At Loughton Brook there is ‘a site of geomorphical interest’ and a sign which reads – The valley and meanders of Loughton Brook are a special feature and can be seriously damaged by cycling. It threads its way in great, winding, sinuous loops through the forest to the Roding then into the Thames.


Beneath the trees here, seen from the path, there were lovely, undulating banks and ditches. I should have gone for a closer look. Only later did I realise it was Loughton Camp, an Iron Age hill fort similar to the one at Ambresbury Banks further up the forest.



We headed for Baldwins Pond then climbed Baldwins Hill, one of the highest points in the forest with a good view over the tree tops from the Foresters Arms, a friendly pub with good beers and nice menu.




We retraced our steps back to the Green Ride and Sandpit Plain then walked on by Little Monk Wood to Mount Pleasant and Up & Down Ride. At High Beach the tea hut was busy with bank holiday motor-bikers, and the nearest trees busy conveniences!


All through the forest were occasional outbursts of crab apple blossom and lots of late blackthorn. As I write this, five days later, there has been a sudden and prolific outburst of new growth, lots of lush leaves. My favourites are fresh horse chestnut, now budding with candles too and the giant sycamore at the bottom of our garden is heavy with flowering tails. There’s also rowan, lilac, and cherry blossom, everywhere reminders of Samuel Palmer, though recent high winds have blown some away early.



We came back by Hill Wood and Almshouse Plain, pleased to find that Butlers Retreat was open again. It had been another Epping Forest tea hut but fell on hard times and last time we were here it seemed abandoned. Now it’s reborn and the perfect place to end a walk with ice cream and ginger beer. As for a maypole dance maybe we should’ve just popped down to the Brunswick Centre. Or maybe not.

epping forest

For an earlier visit to the forest in wintertime see Epping Snow.

Frames of reference

10 thoughts on “In Epping Forest”

    1. She’s there, I didn’t imagine her. Maybe you need to click and zoom. This is a bit like the film Blow-Up. She wasn’t exactly doing tai chi, not like you do, I just like the way it sounds. It reminded me of Jan Garbarek’s Witchi-Tai-To.

  1. I can’t see her either! But never mind I know she’s there. I love all the names. I’ll be going to a different kind of tea hut tomorrow…one in the middle of the Marsland Reserve in Devon (part of my prize!) and there won’t be anyone serving it, just us and our flasks…

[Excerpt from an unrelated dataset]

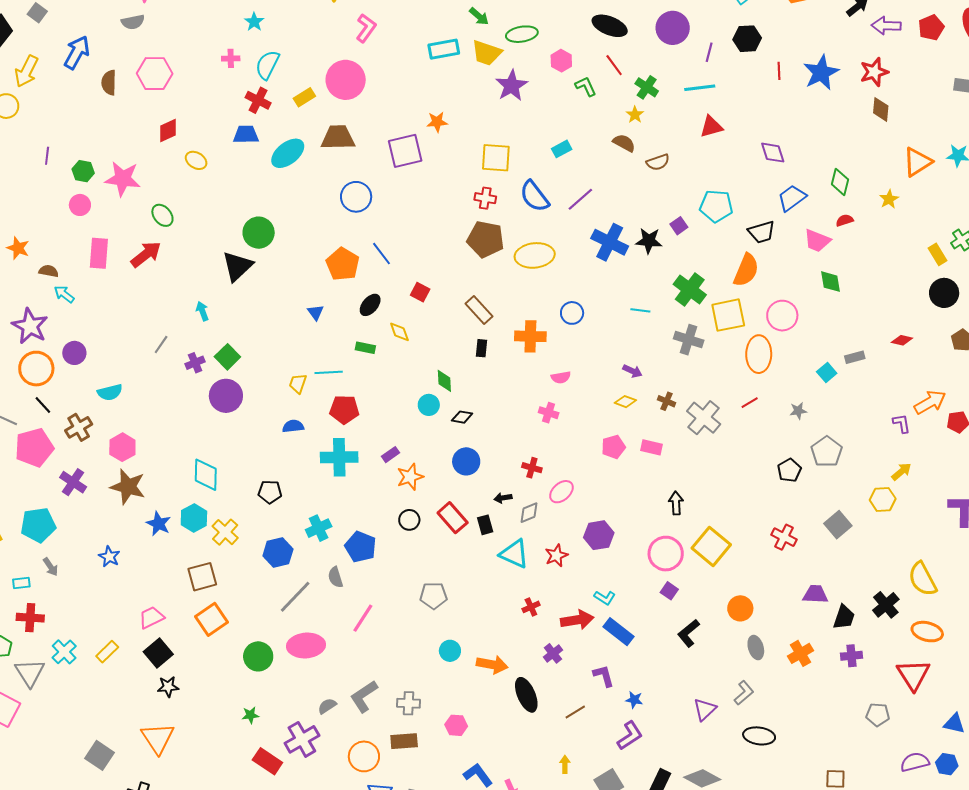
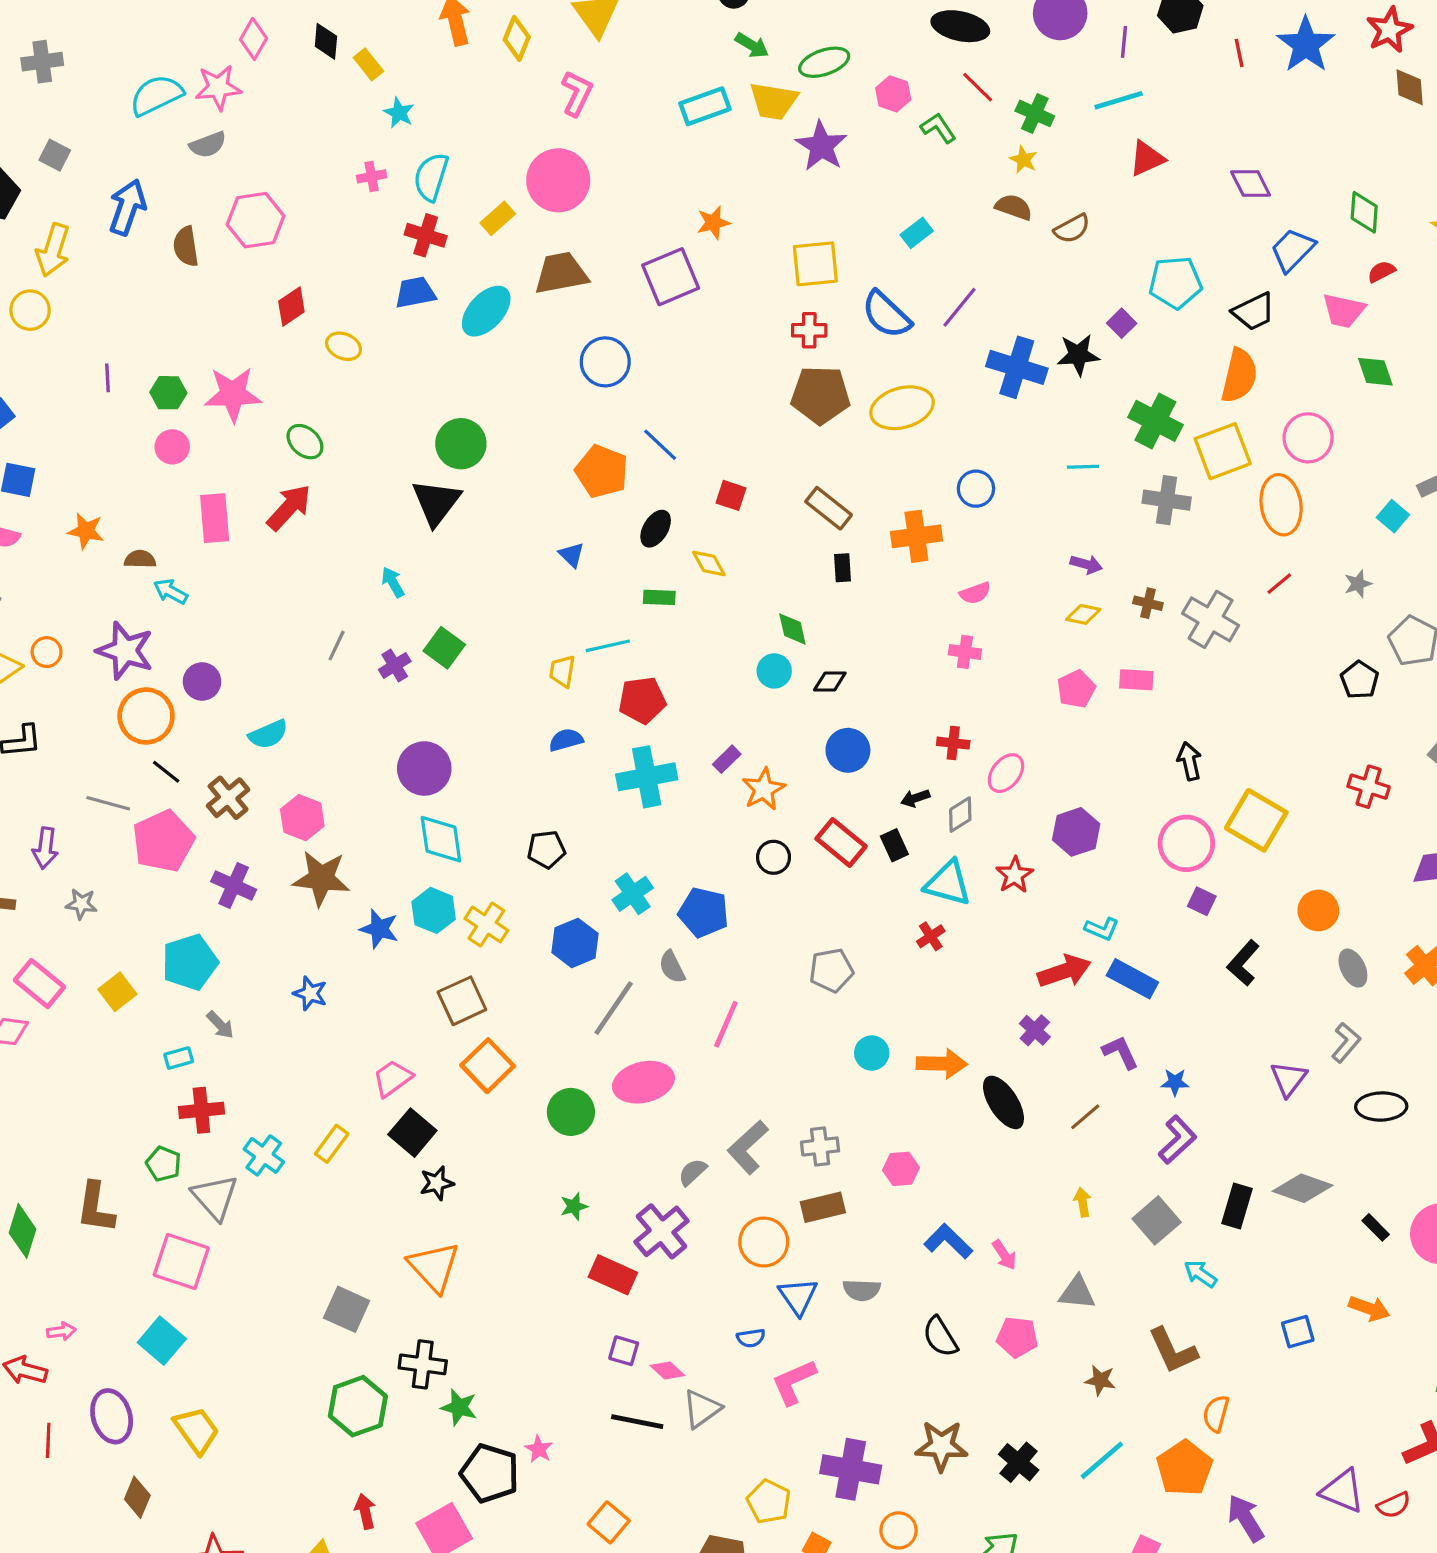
purple circle: (226, 396) -> (424, 769), moved
red cross: (531, 607) -> (931, 936), moved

      1. It was AMAZING thanks. Gary the warden was such a good guide and and a mine of information. We went to the bit of the reserve which isn’t open to the public, wow, what a special place. We even got a cream tea with homemade scones! I will write about it…but need to go back alone, had a few friends with me. The essay will be in the July/Aug issue. Thanks 🙂

  2. your pictures put me in mind of something a young boy once said many moons ago “its nice under these trees dad” how right you were.